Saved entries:
====

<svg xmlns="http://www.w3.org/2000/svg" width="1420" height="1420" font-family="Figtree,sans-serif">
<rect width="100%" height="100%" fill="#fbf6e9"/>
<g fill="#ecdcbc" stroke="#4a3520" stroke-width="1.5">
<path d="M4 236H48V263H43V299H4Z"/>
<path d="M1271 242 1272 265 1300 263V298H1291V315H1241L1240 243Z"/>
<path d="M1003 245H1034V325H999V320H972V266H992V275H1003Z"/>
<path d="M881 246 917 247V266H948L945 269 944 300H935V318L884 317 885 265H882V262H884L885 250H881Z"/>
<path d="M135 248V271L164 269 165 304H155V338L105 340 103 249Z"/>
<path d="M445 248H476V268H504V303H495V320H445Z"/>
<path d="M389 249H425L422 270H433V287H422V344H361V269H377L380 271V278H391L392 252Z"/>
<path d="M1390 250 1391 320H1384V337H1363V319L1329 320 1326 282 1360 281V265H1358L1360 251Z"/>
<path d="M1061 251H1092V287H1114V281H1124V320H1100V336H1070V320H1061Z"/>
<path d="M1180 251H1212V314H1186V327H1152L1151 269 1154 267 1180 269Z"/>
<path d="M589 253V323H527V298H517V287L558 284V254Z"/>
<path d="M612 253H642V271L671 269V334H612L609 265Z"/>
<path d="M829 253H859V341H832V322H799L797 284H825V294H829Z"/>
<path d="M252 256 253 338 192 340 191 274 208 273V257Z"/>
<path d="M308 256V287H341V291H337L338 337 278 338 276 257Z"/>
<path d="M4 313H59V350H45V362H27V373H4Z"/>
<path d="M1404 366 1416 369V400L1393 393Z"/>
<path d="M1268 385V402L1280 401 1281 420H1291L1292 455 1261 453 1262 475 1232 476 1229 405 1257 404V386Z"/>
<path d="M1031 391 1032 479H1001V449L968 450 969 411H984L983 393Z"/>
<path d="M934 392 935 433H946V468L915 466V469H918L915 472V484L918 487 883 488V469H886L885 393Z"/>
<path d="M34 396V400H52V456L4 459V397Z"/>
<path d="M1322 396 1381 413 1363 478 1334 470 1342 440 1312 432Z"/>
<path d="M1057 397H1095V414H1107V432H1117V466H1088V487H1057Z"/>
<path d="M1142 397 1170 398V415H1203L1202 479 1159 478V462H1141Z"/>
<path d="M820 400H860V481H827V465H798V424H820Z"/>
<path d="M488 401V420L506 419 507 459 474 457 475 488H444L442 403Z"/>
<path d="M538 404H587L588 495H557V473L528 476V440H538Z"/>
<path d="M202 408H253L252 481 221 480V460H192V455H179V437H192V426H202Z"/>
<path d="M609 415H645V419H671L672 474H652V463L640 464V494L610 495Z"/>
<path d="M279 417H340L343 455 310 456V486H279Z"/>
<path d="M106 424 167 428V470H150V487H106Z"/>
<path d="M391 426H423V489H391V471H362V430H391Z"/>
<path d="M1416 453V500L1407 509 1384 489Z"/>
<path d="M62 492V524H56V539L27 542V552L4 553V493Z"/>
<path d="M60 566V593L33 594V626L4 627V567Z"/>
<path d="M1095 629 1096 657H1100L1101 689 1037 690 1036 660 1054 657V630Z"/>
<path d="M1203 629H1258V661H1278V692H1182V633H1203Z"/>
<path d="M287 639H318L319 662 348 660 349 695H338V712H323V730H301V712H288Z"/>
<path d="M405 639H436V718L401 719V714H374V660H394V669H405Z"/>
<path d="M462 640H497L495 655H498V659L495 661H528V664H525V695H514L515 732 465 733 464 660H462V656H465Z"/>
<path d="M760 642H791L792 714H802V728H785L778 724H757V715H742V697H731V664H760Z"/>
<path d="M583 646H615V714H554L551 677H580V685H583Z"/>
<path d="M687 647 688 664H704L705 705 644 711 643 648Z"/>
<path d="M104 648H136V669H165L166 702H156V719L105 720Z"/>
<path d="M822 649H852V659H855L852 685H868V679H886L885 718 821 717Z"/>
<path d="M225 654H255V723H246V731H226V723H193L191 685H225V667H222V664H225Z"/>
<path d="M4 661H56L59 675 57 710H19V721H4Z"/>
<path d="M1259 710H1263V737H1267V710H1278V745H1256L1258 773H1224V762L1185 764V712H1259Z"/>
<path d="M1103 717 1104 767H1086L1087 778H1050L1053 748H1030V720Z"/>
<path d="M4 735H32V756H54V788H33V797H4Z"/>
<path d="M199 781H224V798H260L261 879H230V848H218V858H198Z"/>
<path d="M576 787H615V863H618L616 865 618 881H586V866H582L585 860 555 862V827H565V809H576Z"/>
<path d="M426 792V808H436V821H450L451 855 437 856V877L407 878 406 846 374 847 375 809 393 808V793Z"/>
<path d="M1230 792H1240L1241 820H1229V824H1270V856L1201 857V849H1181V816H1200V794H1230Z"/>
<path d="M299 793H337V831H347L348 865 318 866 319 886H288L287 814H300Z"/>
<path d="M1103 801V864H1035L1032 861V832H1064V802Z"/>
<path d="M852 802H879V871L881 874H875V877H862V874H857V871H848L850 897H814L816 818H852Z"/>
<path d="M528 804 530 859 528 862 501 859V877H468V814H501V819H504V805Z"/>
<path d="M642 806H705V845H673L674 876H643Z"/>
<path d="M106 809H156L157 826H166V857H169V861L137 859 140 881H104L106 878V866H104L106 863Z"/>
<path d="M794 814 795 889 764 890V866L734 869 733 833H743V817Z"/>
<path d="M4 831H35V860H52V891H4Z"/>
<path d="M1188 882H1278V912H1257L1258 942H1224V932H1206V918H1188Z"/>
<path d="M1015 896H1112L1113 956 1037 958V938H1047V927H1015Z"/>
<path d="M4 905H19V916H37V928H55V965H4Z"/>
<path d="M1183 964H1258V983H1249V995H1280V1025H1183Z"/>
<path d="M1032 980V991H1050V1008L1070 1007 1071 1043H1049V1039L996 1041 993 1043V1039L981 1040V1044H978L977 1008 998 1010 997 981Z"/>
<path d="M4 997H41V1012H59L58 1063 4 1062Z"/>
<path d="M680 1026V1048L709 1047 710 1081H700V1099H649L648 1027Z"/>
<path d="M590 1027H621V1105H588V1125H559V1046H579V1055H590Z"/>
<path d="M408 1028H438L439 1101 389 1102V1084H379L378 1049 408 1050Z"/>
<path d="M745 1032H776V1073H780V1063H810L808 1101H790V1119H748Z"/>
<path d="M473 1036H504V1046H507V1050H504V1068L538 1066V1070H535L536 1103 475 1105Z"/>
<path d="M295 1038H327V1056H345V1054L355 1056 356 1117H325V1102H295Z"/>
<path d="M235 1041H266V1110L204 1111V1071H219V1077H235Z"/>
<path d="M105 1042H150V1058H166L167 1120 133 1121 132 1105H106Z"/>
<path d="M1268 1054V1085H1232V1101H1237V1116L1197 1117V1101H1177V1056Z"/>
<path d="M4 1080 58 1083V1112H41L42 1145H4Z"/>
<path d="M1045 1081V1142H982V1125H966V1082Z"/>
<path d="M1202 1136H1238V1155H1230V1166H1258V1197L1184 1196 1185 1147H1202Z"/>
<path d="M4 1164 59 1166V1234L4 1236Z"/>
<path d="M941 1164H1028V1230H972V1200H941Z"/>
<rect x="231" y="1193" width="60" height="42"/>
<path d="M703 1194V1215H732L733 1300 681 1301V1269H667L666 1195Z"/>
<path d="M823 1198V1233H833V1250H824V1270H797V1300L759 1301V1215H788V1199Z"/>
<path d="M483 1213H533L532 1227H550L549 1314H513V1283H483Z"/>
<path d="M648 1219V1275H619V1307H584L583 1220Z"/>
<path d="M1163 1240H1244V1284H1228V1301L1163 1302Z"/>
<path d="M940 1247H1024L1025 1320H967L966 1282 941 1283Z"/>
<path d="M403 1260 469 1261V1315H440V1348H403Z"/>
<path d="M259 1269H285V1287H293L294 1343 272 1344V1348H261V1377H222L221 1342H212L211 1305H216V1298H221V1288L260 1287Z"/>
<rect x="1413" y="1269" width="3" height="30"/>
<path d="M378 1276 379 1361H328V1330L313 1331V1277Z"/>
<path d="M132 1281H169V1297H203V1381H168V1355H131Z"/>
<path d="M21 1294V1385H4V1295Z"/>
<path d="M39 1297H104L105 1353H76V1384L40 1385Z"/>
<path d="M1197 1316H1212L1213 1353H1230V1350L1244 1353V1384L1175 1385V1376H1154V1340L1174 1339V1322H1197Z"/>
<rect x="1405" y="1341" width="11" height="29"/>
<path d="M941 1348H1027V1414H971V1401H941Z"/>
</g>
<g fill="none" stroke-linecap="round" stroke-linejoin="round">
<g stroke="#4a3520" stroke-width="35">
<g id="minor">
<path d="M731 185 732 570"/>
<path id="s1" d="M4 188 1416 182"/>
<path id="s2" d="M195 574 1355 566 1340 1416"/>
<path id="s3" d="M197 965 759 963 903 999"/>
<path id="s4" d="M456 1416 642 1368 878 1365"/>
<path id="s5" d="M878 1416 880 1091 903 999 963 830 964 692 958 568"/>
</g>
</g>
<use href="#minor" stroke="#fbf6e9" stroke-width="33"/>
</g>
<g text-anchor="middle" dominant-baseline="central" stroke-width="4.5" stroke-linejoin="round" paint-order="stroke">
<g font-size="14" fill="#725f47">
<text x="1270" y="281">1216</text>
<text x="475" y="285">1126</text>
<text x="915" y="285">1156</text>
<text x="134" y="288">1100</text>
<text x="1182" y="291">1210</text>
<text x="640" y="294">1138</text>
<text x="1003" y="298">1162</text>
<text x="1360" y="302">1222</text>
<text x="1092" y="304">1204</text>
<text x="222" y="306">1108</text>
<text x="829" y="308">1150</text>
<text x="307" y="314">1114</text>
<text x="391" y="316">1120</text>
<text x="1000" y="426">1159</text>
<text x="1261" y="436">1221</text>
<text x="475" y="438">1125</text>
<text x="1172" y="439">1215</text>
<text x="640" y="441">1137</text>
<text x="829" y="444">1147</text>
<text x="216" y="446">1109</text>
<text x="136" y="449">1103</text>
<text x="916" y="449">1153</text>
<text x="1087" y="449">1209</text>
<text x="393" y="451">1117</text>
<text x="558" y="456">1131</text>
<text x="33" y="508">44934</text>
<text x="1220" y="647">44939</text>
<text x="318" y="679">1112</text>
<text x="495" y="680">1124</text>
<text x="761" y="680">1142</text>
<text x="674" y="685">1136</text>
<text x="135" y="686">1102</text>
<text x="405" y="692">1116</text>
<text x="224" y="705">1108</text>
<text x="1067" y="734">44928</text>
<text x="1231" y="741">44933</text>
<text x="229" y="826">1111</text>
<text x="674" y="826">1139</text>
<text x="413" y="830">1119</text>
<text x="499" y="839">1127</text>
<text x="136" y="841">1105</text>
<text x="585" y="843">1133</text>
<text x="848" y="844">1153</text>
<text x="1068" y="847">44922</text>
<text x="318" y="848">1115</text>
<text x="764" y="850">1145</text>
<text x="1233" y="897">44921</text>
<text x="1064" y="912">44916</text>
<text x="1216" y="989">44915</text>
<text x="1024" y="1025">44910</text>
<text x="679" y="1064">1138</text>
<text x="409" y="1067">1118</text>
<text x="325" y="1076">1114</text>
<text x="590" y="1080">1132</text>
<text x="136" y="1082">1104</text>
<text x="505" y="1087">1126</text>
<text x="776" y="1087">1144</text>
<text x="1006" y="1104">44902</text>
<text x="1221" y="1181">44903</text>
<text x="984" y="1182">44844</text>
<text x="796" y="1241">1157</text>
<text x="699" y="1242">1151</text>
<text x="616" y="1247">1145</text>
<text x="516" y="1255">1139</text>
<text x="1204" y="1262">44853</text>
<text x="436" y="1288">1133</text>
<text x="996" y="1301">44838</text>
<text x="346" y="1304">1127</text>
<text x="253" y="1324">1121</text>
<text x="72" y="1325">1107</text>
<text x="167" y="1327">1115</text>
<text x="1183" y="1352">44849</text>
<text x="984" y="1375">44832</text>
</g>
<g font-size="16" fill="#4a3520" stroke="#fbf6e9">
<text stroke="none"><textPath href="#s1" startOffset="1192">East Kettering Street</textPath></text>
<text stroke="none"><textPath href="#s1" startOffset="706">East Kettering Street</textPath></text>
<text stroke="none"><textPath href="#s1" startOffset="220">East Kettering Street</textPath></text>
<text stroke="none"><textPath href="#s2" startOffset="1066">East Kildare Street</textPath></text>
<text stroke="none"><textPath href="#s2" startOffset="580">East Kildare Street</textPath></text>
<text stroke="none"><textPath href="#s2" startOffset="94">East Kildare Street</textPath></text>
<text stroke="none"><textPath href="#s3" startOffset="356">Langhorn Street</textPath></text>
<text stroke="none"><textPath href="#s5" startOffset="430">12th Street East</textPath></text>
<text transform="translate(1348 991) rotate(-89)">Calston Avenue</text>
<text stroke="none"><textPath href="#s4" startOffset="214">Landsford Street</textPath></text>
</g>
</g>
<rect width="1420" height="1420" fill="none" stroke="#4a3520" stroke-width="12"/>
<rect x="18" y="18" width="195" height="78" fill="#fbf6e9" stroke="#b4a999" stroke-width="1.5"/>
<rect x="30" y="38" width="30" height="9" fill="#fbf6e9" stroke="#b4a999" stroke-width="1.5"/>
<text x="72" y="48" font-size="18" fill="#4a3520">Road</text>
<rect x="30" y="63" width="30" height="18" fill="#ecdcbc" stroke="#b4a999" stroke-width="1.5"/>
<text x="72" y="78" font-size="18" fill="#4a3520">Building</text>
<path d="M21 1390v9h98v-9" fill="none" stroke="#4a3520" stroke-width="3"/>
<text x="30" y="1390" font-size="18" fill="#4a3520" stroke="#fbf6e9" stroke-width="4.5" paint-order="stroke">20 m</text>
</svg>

====

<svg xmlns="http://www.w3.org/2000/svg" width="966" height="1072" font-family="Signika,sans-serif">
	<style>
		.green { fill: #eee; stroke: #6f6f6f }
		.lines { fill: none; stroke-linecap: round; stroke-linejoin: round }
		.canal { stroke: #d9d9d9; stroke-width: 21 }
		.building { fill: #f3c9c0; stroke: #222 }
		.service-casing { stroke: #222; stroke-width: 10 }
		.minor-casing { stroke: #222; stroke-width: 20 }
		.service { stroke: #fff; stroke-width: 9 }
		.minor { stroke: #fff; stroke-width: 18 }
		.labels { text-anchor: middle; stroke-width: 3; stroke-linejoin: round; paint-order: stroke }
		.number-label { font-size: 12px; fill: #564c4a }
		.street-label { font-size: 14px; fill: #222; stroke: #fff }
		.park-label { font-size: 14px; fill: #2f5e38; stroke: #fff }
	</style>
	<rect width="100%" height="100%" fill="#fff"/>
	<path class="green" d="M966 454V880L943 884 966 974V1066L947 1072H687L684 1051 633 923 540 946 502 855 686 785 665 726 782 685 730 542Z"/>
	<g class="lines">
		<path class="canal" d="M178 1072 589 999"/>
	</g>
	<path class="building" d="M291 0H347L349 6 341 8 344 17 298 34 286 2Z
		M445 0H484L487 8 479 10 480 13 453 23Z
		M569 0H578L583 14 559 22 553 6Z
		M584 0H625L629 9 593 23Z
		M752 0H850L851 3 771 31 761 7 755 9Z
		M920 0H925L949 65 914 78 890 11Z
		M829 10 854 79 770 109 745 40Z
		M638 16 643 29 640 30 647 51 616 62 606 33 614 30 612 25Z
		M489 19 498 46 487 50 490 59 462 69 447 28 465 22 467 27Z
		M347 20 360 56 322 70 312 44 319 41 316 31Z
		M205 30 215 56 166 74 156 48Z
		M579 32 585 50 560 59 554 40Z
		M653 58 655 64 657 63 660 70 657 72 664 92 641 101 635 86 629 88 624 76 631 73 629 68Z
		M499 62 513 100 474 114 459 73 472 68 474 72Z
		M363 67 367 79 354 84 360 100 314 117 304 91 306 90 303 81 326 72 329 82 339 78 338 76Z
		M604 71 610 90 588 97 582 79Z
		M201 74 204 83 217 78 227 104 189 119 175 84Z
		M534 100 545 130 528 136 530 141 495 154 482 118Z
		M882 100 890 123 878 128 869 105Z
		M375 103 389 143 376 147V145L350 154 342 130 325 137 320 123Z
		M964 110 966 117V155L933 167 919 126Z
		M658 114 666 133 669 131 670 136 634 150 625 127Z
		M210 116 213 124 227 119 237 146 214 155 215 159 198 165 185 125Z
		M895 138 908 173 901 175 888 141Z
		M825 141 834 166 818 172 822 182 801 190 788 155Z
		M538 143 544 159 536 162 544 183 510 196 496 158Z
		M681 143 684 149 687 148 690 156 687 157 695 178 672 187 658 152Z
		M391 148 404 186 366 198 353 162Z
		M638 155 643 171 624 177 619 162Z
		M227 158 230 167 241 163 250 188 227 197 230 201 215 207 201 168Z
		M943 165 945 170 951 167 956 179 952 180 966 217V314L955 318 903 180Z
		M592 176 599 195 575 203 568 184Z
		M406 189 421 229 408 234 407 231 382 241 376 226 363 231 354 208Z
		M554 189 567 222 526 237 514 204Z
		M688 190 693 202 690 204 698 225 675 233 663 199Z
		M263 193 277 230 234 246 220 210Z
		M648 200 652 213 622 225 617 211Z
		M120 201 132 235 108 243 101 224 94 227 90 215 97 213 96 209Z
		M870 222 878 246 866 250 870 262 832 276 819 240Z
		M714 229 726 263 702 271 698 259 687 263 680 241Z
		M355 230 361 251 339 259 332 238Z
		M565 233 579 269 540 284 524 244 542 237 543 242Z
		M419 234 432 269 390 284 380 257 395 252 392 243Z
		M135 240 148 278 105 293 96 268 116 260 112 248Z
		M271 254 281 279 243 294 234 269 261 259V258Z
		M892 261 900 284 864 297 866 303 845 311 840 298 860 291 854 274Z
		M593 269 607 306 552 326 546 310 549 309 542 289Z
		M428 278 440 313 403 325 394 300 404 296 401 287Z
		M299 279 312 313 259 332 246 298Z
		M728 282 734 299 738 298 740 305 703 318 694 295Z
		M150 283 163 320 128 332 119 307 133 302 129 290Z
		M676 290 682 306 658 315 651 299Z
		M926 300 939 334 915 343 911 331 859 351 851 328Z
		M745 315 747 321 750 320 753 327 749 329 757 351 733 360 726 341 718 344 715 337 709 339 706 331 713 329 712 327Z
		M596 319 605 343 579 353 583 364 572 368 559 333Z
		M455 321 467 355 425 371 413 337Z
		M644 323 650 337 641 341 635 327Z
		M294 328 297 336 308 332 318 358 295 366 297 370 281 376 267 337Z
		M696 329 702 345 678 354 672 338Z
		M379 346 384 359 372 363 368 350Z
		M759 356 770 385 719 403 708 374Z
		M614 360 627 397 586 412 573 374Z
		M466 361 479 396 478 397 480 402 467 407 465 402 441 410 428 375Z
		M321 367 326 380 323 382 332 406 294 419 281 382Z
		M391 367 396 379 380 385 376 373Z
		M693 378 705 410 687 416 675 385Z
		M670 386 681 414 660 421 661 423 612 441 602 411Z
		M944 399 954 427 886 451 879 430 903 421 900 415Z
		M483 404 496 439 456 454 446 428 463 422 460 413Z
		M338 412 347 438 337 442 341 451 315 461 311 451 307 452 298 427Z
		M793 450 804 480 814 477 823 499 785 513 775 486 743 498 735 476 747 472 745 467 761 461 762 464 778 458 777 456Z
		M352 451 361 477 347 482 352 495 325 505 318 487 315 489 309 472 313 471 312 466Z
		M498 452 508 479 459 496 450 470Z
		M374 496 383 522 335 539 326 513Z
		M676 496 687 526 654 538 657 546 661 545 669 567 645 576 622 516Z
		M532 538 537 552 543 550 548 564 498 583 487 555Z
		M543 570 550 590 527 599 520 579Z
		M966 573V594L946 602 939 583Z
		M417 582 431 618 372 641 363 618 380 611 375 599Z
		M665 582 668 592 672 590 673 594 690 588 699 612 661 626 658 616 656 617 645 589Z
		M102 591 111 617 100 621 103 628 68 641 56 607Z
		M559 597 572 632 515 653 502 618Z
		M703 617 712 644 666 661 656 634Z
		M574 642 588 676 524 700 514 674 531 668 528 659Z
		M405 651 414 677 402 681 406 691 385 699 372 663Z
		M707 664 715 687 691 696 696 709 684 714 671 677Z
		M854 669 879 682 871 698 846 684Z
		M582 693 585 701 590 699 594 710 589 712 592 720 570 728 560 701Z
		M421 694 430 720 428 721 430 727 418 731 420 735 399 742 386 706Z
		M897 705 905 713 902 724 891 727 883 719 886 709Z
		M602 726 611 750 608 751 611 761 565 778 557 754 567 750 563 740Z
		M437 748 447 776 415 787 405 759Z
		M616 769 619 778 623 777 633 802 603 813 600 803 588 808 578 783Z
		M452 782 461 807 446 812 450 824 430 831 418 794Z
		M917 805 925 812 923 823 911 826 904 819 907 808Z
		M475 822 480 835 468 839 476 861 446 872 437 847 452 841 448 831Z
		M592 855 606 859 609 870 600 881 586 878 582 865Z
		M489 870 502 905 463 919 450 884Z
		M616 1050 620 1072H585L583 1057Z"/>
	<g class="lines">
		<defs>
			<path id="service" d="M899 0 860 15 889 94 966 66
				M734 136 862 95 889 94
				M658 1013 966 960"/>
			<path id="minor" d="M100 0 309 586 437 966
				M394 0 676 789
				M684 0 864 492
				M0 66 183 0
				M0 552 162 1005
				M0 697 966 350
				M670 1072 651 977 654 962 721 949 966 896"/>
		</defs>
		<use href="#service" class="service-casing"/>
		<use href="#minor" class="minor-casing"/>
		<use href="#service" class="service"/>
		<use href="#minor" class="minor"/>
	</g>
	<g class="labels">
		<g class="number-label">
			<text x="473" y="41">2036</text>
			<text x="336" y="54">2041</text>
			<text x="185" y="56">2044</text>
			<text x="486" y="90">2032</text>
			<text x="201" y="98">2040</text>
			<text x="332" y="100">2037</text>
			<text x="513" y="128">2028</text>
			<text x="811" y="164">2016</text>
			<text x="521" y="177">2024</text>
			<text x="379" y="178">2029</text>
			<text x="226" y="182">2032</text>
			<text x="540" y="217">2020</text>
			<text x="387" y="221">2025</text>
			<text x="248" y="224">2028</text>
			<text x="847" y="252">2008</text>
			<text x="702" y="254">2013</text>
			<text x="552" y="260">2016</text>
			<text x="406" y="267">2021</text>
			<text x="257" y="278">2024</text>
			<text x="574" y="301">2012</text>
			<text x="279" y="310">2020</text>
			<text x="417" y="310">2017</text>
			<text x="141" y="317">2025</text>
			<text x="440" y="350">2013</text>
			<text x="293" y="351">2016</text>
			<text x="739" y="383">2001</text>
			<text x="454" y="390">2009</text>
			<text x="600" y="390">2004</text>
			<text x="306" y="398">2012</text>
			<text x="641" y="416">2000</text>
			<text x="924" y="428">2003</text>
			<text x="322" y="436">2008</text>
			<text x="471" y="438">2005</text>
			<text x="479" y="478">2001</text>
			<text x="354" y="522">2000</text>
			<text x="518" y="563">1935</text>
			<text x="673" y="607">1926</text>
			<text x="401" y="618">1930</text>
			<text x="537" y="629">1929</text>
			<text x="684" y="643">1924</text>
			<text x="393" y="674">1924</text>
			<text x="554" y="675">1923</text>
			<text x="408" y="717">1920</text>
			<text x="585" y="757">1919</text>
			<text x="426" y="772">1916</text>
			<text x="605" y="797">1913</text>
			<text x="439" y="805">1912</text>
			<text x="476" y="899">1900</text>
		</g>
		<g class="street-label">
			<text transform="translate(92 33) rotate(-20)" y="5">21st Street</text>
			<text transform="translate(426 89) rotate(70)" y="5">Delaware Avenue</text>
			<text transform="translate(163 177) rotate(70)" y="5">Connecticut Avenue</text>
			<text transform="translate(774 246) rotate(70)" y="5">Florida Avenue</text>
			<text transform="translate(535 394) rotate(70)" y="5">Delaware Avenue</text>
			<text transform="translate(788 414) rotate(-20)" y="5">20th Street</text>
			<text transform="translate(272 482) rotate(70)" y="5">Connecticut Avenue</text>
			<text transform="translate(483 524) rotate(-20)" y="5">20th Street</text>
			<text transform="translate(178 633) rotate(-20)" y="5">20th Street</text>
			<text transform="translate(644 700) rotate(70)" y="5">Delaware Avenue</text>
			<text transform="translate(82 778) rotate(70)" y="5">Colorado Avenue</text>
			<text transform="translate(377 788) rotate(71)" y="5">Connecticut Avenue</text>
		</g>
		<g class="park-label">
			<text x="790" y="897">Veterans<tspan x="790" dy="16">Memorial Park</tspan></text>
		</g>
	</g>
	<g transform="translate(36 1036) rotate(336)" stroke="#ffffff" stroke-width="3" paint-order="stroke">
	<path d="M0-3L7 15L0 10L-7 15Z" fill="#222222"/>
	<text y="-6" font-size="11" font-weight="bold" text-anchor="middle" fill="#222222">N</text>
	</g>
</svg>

====

INSTRUCTIONS FOR THE TASK » Scan the entries above and return each line that holds "casing".

WRITTEN ANSWER »
		.service-casing { stroke: #222; stroke-width: 10 }
		.minor-casing { stroke: #222; stroke-width: 20 }
		<use href="#service" class="service-casing"/>
		<use href="#minor" class="minor-casing"/>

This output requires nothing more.